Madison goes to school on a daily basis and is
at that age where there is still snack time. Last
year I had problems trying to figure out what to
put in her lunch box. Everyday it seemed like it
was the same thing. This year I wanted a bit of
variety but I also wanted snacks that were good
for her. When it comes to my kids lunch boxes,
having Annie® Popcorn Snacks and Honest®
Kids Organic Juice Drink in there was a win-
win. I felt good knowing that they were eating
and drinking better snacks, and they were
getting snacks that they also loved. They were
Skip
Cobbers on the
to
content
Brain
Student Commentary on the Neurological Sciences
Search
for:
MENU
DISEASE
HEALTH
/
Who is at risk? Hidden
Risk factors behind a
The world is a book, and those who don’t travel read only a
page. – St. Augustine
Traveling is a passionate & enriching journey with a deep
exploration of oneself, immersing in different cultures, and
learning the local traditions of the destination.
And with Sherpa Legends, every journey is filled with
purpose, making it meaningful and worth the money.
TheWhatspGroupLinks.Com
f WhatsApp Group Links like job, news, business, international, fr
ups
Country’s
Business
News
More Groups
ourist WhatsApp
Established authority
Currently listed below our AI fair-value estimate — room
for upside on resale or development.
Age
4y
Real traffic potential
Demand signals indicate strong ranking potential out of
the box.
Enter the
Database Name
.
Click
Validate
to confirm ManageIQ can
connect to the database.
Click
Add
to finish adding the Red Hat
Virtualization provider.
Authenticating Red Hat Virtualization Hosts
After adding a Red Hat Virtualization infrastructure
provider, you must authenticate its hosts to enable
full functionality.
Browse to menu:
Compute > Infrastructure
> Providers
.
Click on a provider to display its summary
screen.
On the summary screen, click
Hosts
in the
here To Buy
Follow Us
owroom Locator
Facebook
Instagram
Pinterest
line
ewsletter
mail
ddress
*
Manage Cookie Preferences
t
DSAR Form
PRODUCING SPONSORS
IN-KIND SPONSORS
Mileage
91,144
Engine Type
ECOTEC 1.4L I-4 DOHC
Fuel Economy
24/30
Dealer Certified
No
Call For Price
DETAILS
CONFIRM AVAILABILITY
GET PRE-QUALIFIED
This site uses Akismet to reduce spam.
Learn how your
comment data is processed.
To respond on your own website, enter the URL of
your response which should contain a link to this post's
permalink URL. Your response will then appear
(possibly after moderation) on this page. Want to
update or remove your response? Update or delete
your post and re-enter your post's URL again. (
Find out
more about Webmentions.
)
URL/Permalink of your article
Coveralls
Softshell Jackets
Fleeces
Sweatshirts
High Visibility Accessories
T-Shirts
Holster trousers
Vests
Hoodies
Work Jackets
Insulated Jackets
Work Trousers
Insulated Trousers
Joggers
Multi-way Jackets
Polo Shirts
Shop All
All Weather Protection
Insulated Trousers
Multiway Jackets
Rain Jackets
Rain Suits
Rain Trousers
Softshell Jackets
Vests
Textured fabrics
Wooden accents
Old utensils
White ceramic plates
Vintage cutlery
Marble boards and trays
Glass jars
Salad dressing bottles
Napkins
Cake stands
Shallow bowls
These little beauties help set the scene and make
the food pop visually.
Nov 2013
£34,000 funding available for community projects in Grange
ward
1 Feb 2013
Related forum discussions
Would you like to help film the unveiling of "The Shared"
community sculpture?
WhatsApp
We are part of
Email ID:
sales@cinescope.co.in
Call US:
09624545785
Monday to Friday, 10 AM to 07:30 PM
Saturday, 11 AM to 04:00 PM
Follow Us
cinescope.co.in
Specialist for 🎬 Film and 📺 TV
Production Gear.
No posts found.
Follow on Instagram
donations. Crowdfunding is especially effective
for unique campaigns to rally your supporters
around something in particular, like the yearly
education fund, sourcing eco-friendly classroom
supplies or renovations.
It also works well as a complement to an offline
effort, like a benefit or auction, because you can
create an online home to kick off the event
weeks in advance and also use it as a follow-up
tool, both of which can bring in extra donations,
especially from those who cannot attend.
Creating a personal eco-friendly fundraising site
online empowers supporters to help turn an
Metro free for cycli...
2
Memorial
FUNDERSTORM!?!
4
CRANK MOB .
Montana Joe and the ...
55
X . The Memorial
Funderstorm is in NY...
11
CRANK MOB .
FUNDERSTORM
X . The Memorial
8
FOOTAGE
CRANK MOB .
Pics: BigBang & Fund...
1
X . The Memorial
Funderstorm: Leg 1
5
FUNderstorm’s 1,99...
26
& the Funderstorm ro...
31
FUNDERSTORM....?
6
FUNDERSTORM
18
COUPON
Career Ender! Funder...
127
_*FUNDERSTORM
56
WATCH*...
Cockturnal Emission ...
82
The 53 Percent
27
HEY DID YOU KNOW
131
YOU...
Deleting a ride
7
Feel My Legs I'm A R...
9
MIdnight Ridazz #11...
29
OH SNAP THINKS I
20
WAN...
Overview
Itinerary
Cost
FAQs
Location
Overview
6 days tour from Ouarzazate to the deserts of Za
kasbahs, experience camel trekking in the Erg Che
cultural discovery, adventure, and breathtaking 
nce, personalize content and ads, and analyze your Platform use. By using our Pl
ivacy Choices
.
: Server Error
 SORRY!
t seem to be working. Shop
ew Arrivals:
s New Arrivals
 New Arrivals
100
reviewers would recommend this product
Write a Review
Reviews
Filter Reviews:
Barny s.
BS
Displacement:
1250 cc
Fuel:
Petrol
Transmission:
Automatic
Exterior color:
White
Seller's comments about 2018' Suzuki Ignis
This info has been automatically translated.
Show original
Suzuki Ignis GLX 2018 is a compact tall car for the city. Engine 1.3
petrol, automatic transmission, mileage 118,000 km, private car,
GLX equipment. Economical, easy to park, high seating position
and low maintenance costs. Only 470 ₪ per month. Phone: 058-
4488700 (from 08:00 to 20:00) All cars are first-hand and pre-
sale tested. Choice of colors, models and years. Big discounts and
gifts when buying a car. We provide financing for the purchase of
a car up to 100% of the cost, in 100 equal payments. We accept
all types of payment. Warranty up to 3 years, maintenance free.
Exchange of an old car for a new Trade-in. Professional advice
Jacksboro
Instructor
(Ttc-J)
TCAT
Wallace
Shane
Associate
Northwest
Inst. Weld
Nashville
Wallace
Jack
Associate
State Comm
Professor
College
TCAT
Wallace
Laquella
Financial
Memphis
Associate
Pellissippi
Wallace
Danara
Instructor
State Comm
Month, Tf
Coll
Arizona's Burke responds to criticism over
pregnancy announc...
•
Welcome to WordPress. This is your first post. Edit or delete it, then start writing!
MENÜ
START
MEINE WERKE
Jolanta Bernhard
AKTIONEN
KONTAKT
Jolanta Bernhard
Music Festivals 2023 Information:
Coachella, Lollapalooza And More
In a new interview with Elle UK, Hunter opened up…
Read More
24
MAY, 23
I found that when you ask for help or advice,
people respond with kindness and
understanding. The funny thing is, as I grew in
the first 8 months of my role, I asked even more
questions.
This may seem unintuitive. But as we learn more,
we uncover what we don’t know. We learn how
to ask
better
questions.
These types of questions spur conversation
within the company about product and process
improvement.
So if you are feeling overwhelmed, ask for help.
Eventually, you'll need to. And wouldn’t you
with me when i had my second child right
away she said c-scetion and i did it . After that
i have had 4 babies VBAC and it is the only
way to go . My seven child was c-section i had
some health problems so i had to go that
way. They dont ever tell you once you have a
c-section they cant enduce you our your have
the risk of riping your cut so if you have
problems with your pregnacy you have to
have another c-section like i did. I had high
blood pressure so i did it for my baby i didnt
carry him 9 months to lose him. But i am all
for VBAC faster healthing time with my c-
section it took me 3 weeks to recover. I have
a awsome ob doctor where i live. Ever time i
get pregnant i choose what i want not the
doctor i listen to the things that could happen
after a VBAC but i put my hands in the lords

» Directions
Look above for the line with "After adding a" and the line with "ECOTEC 1.4L I-4 DOHC". Retype those two lines and every line between them exactly, adding nothing.

» Reply
After adding a Red Hat Virtualization infrastructure
provider, you must authenticate its hosts to enable
full functionality.
Browse to menu:
Compute > Infrastructure
> Providers
.
Click on a provider to display its summary
screen.
On the summary screen, click
Hosts
in the
here To Buy
Follow Us
owroom Locator
Facebook
Instagram
Pinterest
line
ewsletter
mail
ddress
*
Manage Cookie Preferences
t
DSAR Form
PRODUCING SPONSORS
IN-KIND SPONSORS
Mileage
91,144
Engine Type
ECOTEC 1.4L I-4 DOHC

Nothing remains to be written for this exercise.